4. The information processing apparatus according to claim 1, wherein
the one or more images are live-view images.
5. The information processing apparatus according to claim 1, further comprising
an object recognition unit configured to recognize a learned object, wherein
the generation unit is configured to:
determine, based on the focus position information, an object to be set as a main subject from a result of the recognition performed by the object recognition unit; and
generate the learning data in which the annotation information associated with the main subject is added to the one or more images obtained by the image obtaining unit.
6. The information processing apparatus according to claim 5, wherein
the object recognition unit is configured to execute processing of at least one of object detection and region segmentation.
7. The information processing apparatus according to claim 6, wherein
the region segmentation includes instance segmentation.
8. The information processing apparatus according to claim 1, wherein
the one or more images are images at a point in time that is in temporal proximity to the point in time at which the focus position information was obtained.
9. The information processing apparatus according to claim 1, wherein
the image capturing unit includes a plurality of lenses having different angles of view,
the plurality of lenses include a lens having a first angle of view, and a lens having a second angle of view that is wider than the first angle of view, the information processing apparatus further comprises:
a display unit configured to display a first image obtained with the lens having the first angle of view, and a second image obtained with the lens having the second angle of view; and
a determination unit configured to determine whether the focus position information selected on the second image is included within the first image, and
the generation unit is configured to, in a case where the focus position information selected on the second image is included within the first image, add, based on the focus position information, the annotation information to the first image and the second image, thereby generating the learning data.
10. The information processing apparatus according to claim 1, wherein
the generation unit is configured to add the focus position information as the annotation information.
11. The information processing apparatus according to claim 1, wherein
the generation unit is configured to generate the learning data in which the defocus amount at coordinates indicated by the focus position information is added as the annotation information.
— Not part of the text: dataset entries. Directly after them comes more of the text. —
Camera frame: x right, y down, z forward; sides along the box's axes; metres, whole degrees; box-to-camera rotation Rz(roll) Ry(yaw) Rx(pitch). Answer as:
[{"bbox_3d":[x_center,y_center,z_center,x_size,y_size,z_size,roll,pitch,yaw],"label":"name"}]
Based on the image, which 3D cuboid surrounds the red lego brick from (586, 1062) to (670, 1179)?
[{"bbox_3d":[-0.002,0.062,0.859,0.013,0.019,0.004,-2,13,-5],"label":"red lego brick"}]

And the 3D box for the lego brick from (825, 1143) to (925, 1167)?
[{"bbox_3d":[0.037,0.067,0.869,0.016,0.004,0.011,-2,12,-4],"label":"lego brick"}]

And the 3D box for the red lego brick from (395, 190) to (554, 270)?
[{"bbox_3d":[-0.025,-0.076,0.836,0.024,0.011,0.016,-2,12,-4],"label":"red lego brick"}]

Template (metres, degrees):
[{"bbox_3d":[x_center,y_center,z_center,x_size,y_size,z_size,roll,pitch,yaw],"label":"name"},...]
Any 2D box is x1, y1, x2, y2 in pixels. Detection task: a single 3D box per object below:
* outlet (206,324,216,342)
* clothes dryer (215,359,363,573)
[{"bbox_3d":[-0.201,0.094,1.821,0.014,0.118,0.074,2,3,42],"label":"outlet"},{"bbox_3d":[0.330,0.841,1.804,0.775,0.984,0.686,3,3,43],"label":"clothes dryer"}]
12. A control method of an information processing apparatus that generates learning data, the method comprising:
obtaining focus position information of an image capturing unit;
obtaining one or more images based on a point in time at which the focus position information was obtained;
obtaining defocus information at a point in time that is in temporal proximity to the point in time at which the focus position information was obtained; and
determining, based on the obtained defocus information, a defocus amount of an object to be set as a main subject, and generating the learning data in which the defocus amount of the main subject is added as annotation information to the obtained one or more images.
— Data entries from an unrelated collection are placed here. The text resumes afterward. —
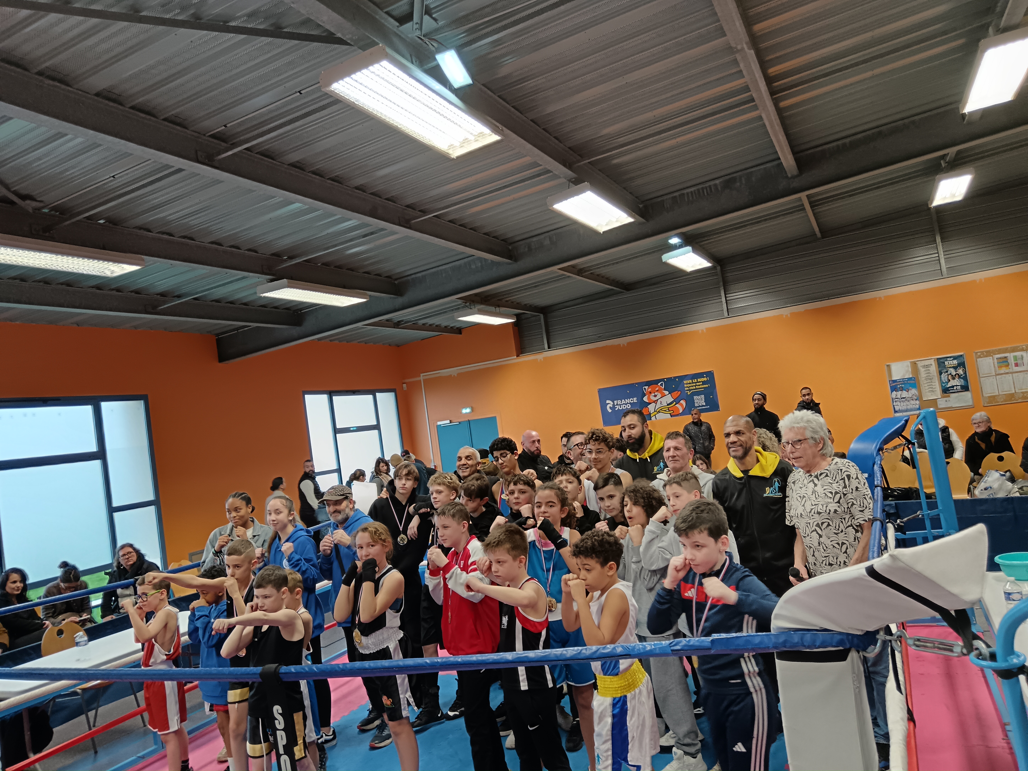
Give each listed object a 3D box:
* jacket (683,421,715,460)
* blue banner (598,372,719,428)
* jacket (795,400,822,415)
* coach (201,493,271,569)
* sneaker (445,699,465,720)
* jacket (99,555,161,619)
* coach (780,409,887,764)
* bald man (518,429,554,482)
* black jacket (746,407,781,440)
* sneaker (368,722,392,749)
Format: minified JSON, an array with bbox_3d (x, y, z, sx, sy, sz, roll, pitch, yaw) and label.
[{"bbox_3d":[3.114,0.906,13.400,0.520,0.660,0.320,-9,-3,17],"label":"jacket"},{"bbox_3d":[2.722,0.267,15.280,2.280,0.750,0.015,-9,-3,25],"label":"blue banner"},{"bbox_3d":[4.008,0.568,10.800,0.550,0.740,0.340,-9,-4,25],"label":"jacket"},{"bbox_3d":[-1.673,1.488,5.155,0.470,1.613,0.380,-8,-3,-3],"label":"coach"},{"bbox_3d":[-0.323,2.058,5.188,0.280,0.125,0.100,-6,-4,-27],"label":"sneaker"},{"bbox_3d":[-3.477,1.853,7.300,0.540,0.600,0.420,-7,-3,-22],"label":"jacket"},{"bbox_3d":[1.573,0.960,3.806,0.360,1.679,0.480,-6,-4,-32],"label":"coach"},{"bbox_3d":[0.288,1.279,7.254,0.520,1.766,0.340,-7,-3,-24],"label":"bald man"},{"bbox_3d":[3.506,0.667,11.200,0.520,0.700,0.320,-10,-3,29],"label":"black jacket"},{"bbox_3d":[-0.784,2.112,4.936,0.100,0.115,0.275,-10,-4,39],"label":"sneaker"}]

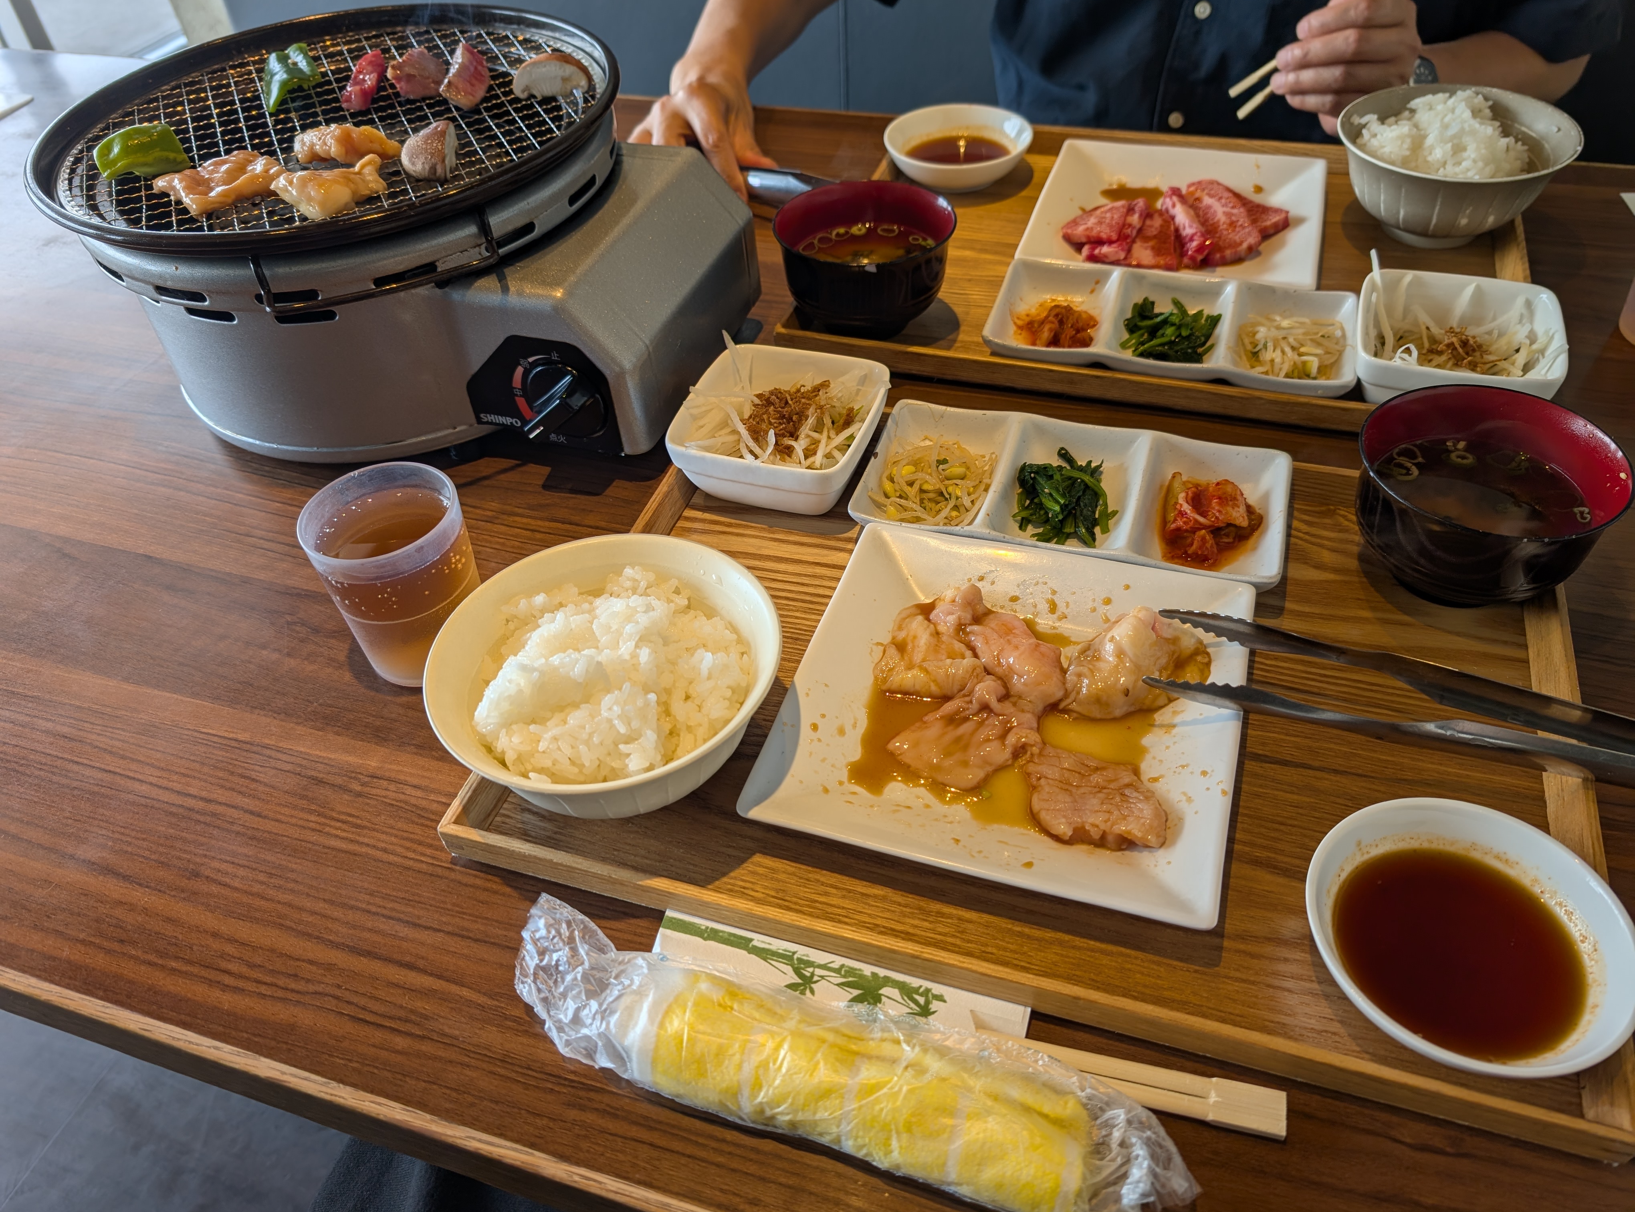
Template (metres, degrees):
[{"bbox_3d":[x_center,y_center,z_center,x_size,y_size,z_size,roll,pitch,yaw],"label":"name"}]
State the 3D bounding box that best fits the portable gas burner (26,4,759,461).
[{"bbox_3d":[-0.258,-0.245,0.733,0.402,0.163,0.346,12,48,16],"label":"portable gas burner"}]

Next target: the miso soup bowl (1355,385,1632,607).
[{"bbox_3d":[0.308,-0.044,0.537,0.111,0.067,0.111,10,48,15],"label":"miso soup bowl"}]

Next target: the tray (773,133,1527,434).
[{"bbox_3d":[0.235,-0.241,0.778,0.450,0.019,0.330,11,48,16],"label":"tray"}]

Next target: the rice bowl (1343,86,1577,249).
[{"bbox_3d":[0.416,-0.287,0.759,0.144,0.070,0.144,10,48,15],"label":"rice bowl"}]

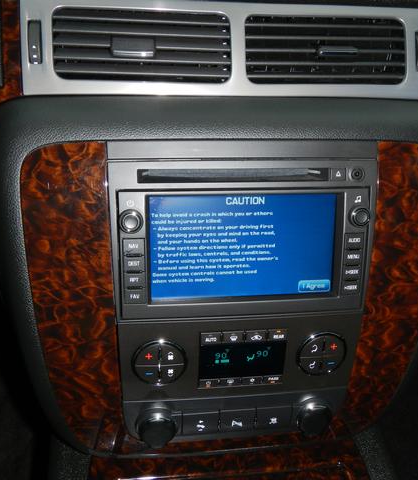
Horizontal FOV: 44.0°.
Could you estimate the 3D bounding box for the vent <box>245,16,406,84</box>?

13. A non-transitory computer-readable storage medium having stored therein a program for causing a computer to execute a control method of an information processing apparatus that generates learning data, the method comprising:
obtaining focus position information of an image capturing unit;
obtaining one or more images based on a point in time at which the focus position information was obtained;
obtaining defocus information at a point in time that is in temporal proximity to the point in time at which the focus position information was obtained; and
determining, based on the obtained defocus information, a defocus amount of an object to be set as a main subject, and generating the learning data in which the defocus amount of the main subject is added as annotation information to the obtained one or more images.